Meths is good for cleaning glass, it does not leave a residue!


----------



## MXS (May 10, 2010)

Autoglym leather conditioner is quite good, it cleans and conditions at the same time, smells nice and leaves the seats with a nice semi-matt finish


----------



## Jman8J (Jun 21, 2010)

303 protectant or Einszett's vinyl protection is very good. Remember you're cleaning and conditioning the clearcoat on the leather. Rubbing in oils and feeds for animal skin will provide a short term look/feel of improvement but it's just riding on the surface.


----------



## MXS (May 10, 2010)

Jman8J said:


> Rubbing in oils and feeds for animal skin will provide a short term look/feel of improvement but it's just riding on the surface.


As will any liquid product used for cleaning the seats, but most conditioners will at the very least leave a nice fresh smelling finish


----------



## davelincs (Jan 1, 2010)

All you need to clean it is a slightly damp cloth and light soap solution better natural, not perfumed and ph neutral, pears soap is a good soap to use on leather,
white spirit will get rid of the glue, then clean the glass as normal


----------



## leenx (Feb 8, 2010)

davelincs said:


> All you need to clean it is a slightly damp cloth and light soap solution better natural, not perfumed and ph neutral, pears soap is a good soap to use on leather,
> white spirit will get rid of the glue, then clean the glass as normal


Never tried Pears soap but my shopping night tonight  so might get some - is it that good to put on leather seats then? how often did you / do you put it on your seats Dave?


----------



## davelincs (Jan 1, 2010)

leenx said:


> davelincs said:
> 
> 
> > All you need to clean it is a slightly damp cloth and light soap solution better natural, not perfumed and ph neutral, pears soap is a good soap to use on leather,
> ...


With having a roadster,i clean them more in the summer than the winter, when i have the roof down i normally clean them every week,(its suprising how much dirt you get in the cab), although the car hardly gets used in the winter months ,every 4 weeks
if you do a search for pears soap, one member stated that is uncle(not sure but a relation of his) use to work in the leather shop at bentleys,and all they used was pears soap to clean the leather


----------



## Stevo90 (Jan 21, 2011)

Managed to get started on cleaning today, power-wash, shampoo, wash & dry then it started to rain so had to hold off on anything else and couldn't get the interior done so will have to be on the weekend now, took a couple of pictures whilst I could though.


----------



## leenx (Feb 8, 2010)

davelincs said:


> leenx said:
> 
> 
> > davelincs said:
> ...


Interesting - cheers Dave.


----------



## Jamo8 (Apr 23, 2009)

Welcome to the forum mate, congrats on the new motor looking good, pity about the rain, just cleaned mine too and took it for a blast, roof down of course.
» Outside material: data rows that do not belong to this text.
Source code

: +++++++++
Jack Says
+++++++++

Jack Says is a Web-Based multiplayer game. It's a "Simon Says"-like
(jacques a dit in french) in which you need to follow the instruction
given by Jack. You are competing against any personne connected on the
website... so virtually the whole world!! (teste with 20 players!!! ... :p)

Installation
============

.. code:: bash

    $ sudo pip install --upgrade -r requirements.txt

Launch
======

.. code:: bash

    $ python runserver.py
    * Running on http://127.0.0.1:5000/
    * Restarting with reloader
I have used the misses nail varnish remover on stickers before then clean as normal [smiley=gossip.gif]


----------



## dooka (Apr 28, 2006)

To keep on top of your leather I suggest the following, a wipe down with a warm damp cloth once a week. Every couple of months clean with either Gliptone GT12 or GT15, 12 is a stronger cleaner. Always apply a leather sealant not a conditioner on modern leather, something like LTT or Zirconite leather sealants will see you good ..


----------